Stated problem »
How many lines in the items below contain the string "source"? Reply with the number alone.

Data excerpts:
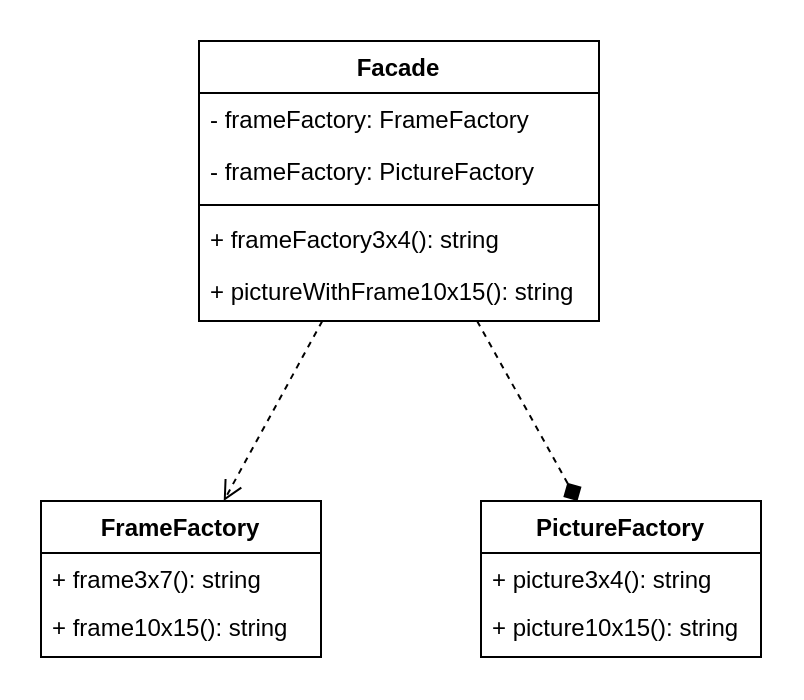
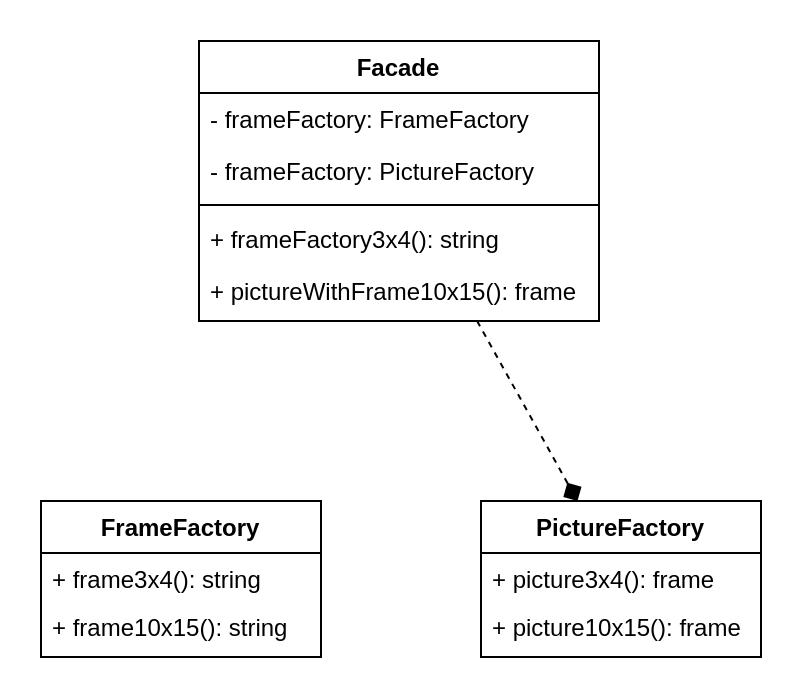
  <mxCell id="0" />
  <mxCell id="1" parent="0" />
  <mxCell id="2" value="Facade" style="swimlane;fontStyle=1;align=center;verticalAlign=top;childLayout=stackLayout;horizontal=1;startSize=26;horizontalStack=0;resizeParent=1;resizeParentMax=0;resizeLast=0;collapsible=1;marginBottom=0;" parent="1" vertex="1"><mxGeometry x="99" y="20" width="200" height="140" as="geometry" /></mxCell>
  <mxCell id="3" value="- frameFactory: FrameFactory" style="text;strokeColor=none;fillColor=none;align=left;verticalAlign=top;spacingLeft=4;spacingRight=4;overflow=hidden;rotatable=0;points=[[0,0.5],[1,0.5]];portConstraint=eastwest;" parent="2" vertex="1"><mxGeometry y="26" width="200" height="26" as="geometry" /></mxCell>
  <mxCell id="4" value="- frameFactory: PictureFactory" style="text;strokeColor=none;fillColor=none;align=left;verticalAlign=top;spacingLeft=4;spacingRight=4;overflow=hidden;rotatable=0;points=[[0,0.5],[1,0.5]];portConstraint=eastwest;" vertex="1" parent="2"><mxGeometry y="52" width="200" height="26" as="geometry" /></mxCell>
  <mxCell id="5" value="" style="line;strokeWidth=1;fillColor=none;align=left;verticalAlign=middle;spacingTop=-1;spacingLeft=3;spacingRight=3;rotatable=0;labelPosition=right;points=[];portConstraint=eastwest;strokeColor=inherit;" parent="2" vertex="1"><mxGeometry y="78" width="200" height="8" as="geometry" /></mxCell>
  <mxCell id="6" value="+ frameFactory3x4(): string" style="text;strokeColor=none;fillColor=none;align=left;verticalAlign=top;spacingLeft=4;spacingRight=4;overflow=hidden;rotatable=0;points=[[0,0.5],[1,0.5]];portConstraint=eastwest;" parent="2" vertex="1"><mxGeometry y="86" width="200" height="26" as="geometry" /></mxCell>
- <mxCell id="7" value="+ pictureWithFrame10x15(): string" style="text;strokeColor=none;fillColor=none;align=left;verticalAlign=top;spacingLeft=4;spacingRight=4;overflow=hidden;rotatable=0;points=[[0,0.5],[1,0.5]];portConstraint=eastwest;" parent="2" vertex="1"><mxGeometry y="112" width="200" height="28" as="geometry" /></mxCell>
+ <mxCell id="7" value="+ pictureWithFrame10x15(): frame" style="text;strokeColor=none;fillColor=none;align=left;verticalAlign=top;spacingLeft=4;spacingRight=4;overflow=hidden;rotatable=0;points=[[0,0.5],[1,0.5]];portConstraint=eastwest;" parent="2" vertex="1"><mxGeometry y="112" width="200" height="28" as="geometry" /></mxCell>
  <mxCell id="8" value="FrameFactory" style="swimlane;fontStyle=1;align=center;verticalAlign=top;childLayout=stackLayout;horizontal=1;startSize=26;horizontalStack=0;resizeParent=1;resizeParentMax=0;resizeLast=0;collapsible=1;marginBottom=0;" vertex="1" parent="1"><mxGeometry x="20" y="250" width="140" height="78" as="geometry" /></mxCell>
- <mxCell id="9" value="+ frame3x7(): string" style="text;strokeColor=none;fillColor=none;align=left;verticalAlign=top;spacingLeft=4;spacingRight=4;overflow=hidden;rotatable=0;points=[[0,0.5],[1,0.5]];portConstraint=eastwest;" vertex="1" parent="8"><mxGeometry y="26" width="140" height="24" as="geometry" /></mxCell>
+ <mxCell id="9" value="+ frame3x4(): string" style="text;strokeColor=none;fillColor=none;align=left;verticalAlign=top;spacingLeft=4;spacingRight=4;overflow=hidden;rotatable=0;points=[[0,0.5],[1,0.5]];portConstraint=eastwest;" vertex="1" parent="8"><mxGeometry y="26" width="140" height="24" as="geometry" /></mxCell>
  <mxCell id="10" value="+ frame10x15(): string" style="text;strokeColor=none;fillColor=none;align=left;verticalAlign=top;spacingLeft=4;spacingRight=4;overflow=hidden;rotatable=0;points=[[0,0.5],[1,0.5]];portConstraint=eastwest;" vertex="1" parent="8"><mxGeometry y="50" width="140" height="28" as="geometry" /></mxCell>
  <mxCell id="11" value="PictureFactory" style="swimlane;fontStyle=1;align=center;verticalAlign=top;childLayout=stackLayout;horizontal=1;startSize=26;horizontalStack=0;resizeParent=1;resizeParentMax=0;resizeLast=0;collapsible=1;marginBottom=0;" vertex="1" parent="1"><mxGeometry x="240" y="250" width="140" height="78" as="geometry" /></mxCell>
- <mxCell id="12" value="+ picture3x4(): string" style="text;strokeColor=none;fillColor=none;align=left;verticalAlign=top;spacingLeft=4;spacingRight=4;overflow=hidden;rotatable=0;points=[[0,0.5],[1,0.5]];portConstraint=eastwest;" vertex="1" parent="11"><mxGeometry y="26" width="140" height="24" as="geometry" /></mxCell>
- <mxCell id="13" value="+ picture10x15(): string" style="text;strokeColor=none;fillColor=none;align=left;verticalAlign=top;spacingLeft=4;spacingRight=4;overflow=hidden;rotatable=0;points=[[0,0.5],[1,0.5]];portConstraint=eastwest;" vertex="1" parent="11"><mxGeometry y="50" width="140" height="28" as="geometry" /></mxCell>
- <mxCell id="14" value="" style="html=1;verticalAlign=bottom;endArrow=open;dashed=1;endSize=8;rounded=0;" edge="1" parent="1" source="2" target="8"><mxGeometry x="0.05" y="42" relative="1" as="geometry"><mxPoint x="340" y="170" as="sourcePoint" /><mxPoint x="260" y="170" as="targetPoint" /><Array as="points" /><mxPoint as="offset" /></mxGeometry></mxCell>
+ <mxCell id="12" value="+ picture3x4(): frame" style="text;strokeColor=none;fillColor=none;align=left;verticalAlign=top;spacingLeft=4;spacingRight=4;overflow=hidden;rotatable=0;points=[[0,0.5],[1,0.5]];portConstraint=eastwest;" vertex="1" parent="11"><mxGeometry y="26" width="140" height="24" as="geometry" /></mxCell>
+ <mxCell id="13" value="+ picture10x15(): frame" style="text;strokeColor=none;fillColor=none;align=left;verticalAlign=top;spacingLeft=4;spacingRight=4;overflow=hidden;rotatable=0;points=[[0,0.5],[1,0.5]];portConstraint=eastwest;" vertex="1" parent="11"><mxGeometry y="50" width="140" height="28" as="geometry" /></mxCell>
  <mxCell id="15" value="" style="html=1;verticalAlign=bottom;endArrow=diamond;dashed=1;endSize=8;rounded=0;" edge="1" parent="1" source="2" target="11"><mxGeometry x="0.05" y="42" relative="1" as="geometry"><mxPoint x="131.481" y="180" as="sourcePoint" /><mxPoint x="110.317" y="260" as="targetPoint" /><Array as="points" /><mxPoint as="offset" /></mxGeometry></mxCell>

Final answer »
2